- Data for the task:
========================================

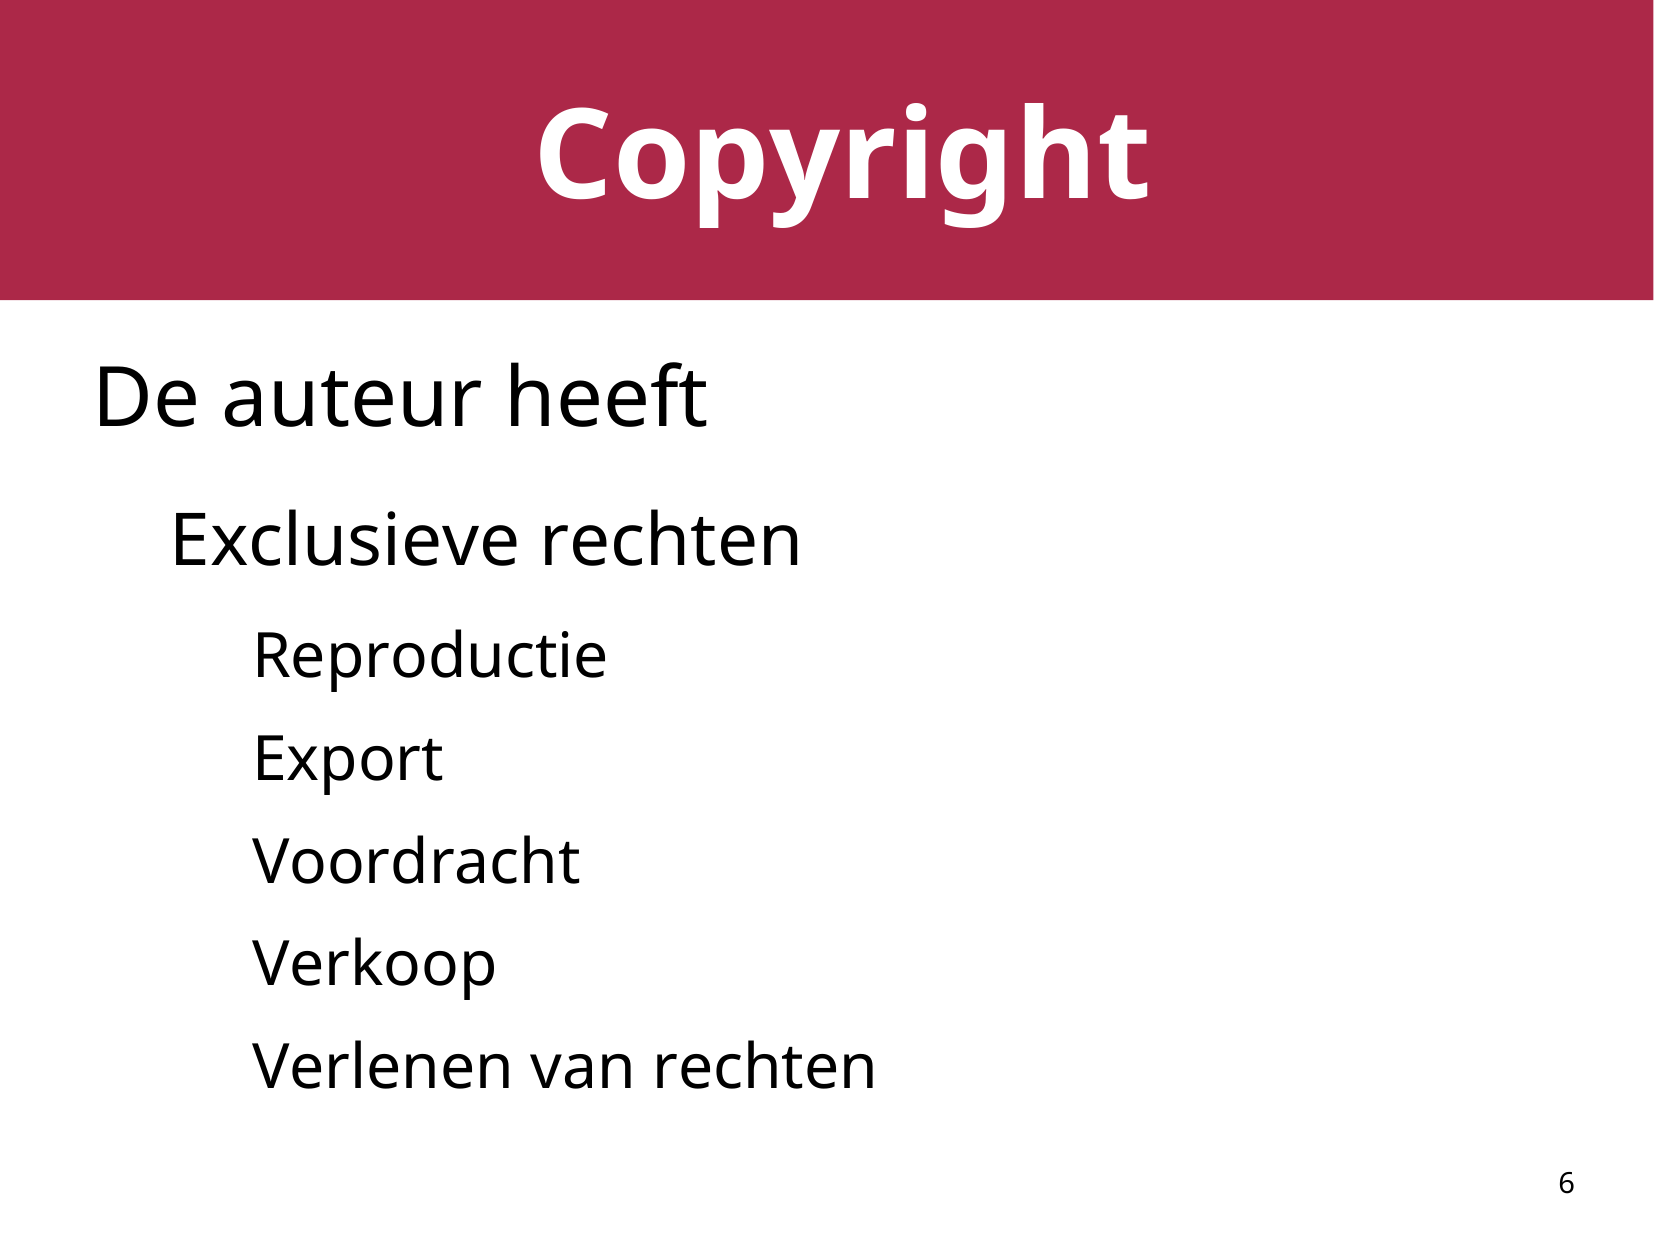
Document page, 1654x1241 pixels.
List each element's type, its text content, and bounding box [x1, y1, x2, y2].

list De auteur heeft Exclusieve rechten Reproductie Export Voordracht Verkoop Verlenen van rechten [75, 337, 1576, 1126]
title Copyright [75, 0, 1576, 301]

========================================

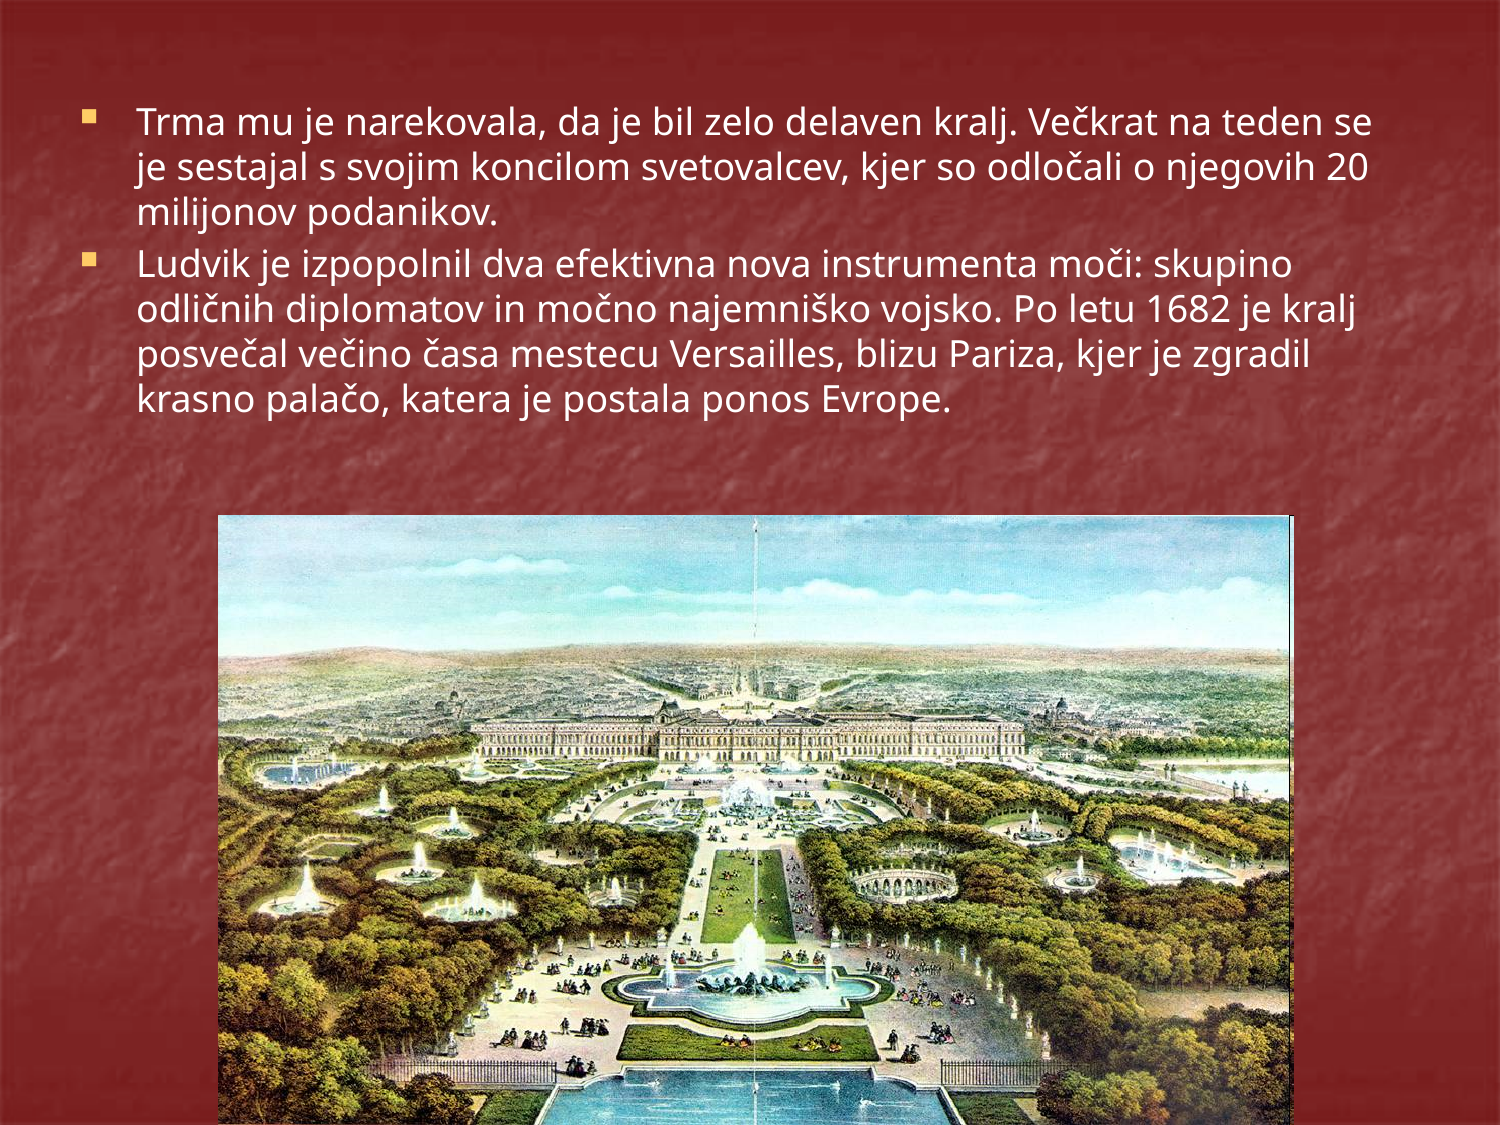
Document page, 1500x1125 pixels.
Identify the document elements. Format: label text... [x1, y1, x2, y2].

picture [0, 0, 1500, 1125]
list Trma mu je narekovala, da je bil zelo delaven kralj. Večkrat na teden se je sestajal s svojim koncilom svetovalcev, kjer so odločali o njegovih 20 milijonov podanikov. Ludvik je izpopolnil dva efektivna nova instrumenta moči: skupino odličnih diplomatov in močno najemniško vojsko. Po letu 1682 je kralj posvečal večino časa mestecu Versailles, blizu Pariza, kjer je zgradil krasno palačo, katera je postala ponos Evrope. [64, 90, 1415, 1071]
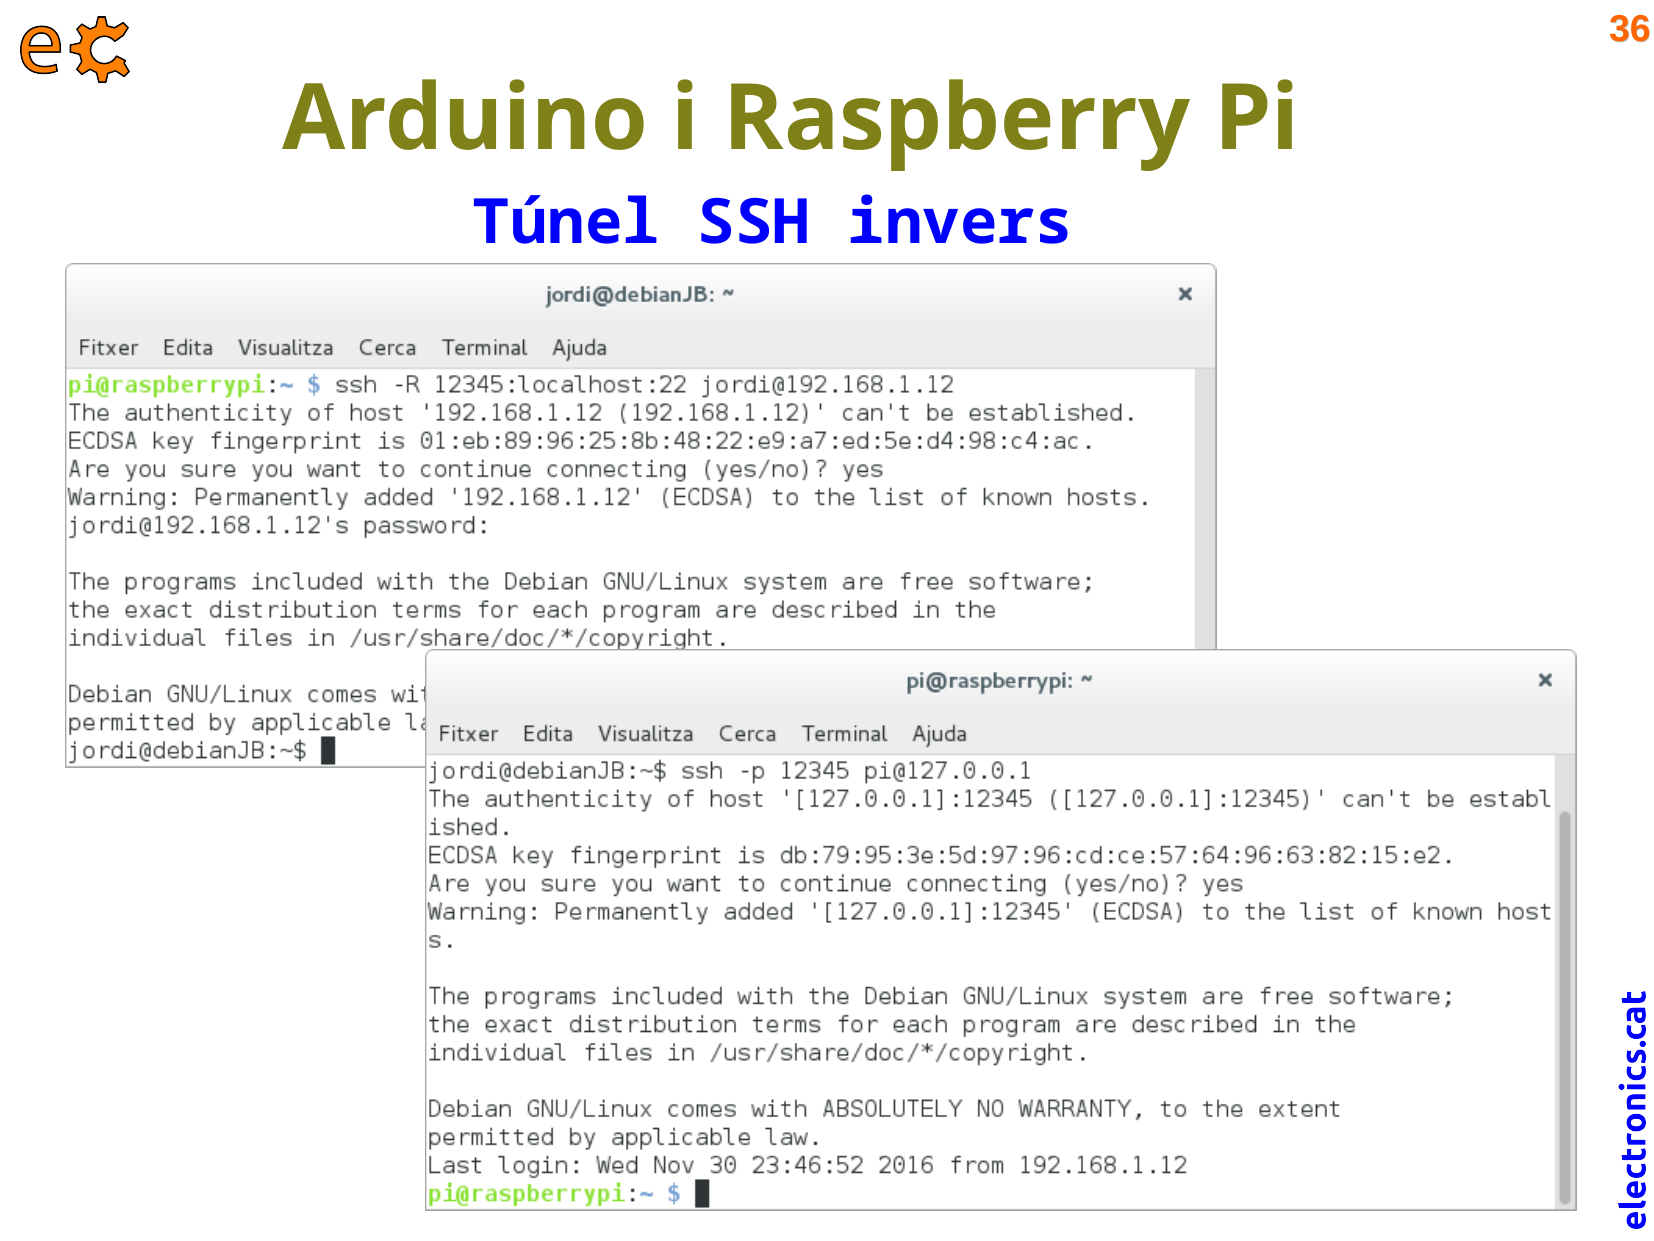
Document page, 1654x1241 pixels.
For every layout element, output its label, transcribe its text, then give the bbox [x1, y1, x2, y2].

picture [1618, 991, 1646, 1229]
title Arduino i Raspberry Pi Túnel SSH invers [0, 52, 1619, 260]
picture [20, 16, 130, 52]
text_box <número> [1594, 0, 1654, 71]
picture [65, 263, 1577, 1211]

========================================

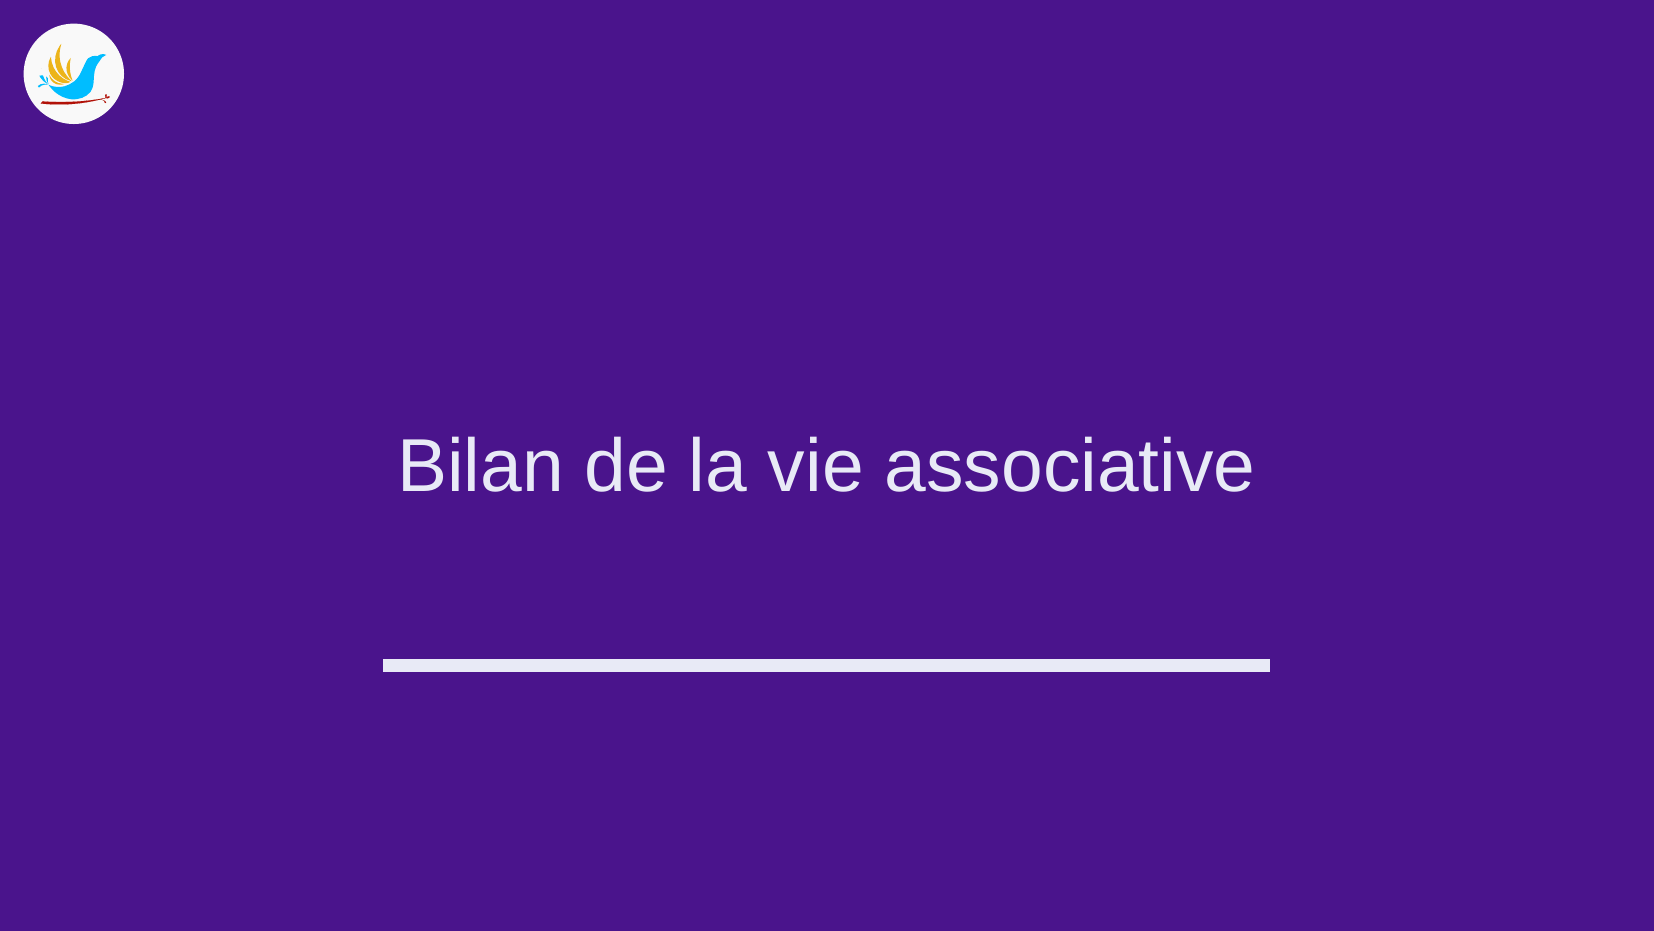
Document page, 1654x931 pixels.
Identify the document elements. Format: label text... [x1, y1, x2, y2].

========================================

- Exercise: Copy out word for word the lines of the listing beginning with the line containing "Document page, 1500x1125 pixels." and continuing through the line containing "picture [0, 0, 1500, 1125]".

- Written solution:
Document page, 1500x1125 pixels.
Identify the document elements. Format: label text... [x1, y1, x2, y2].

picture [0, 0, 1500, 1125]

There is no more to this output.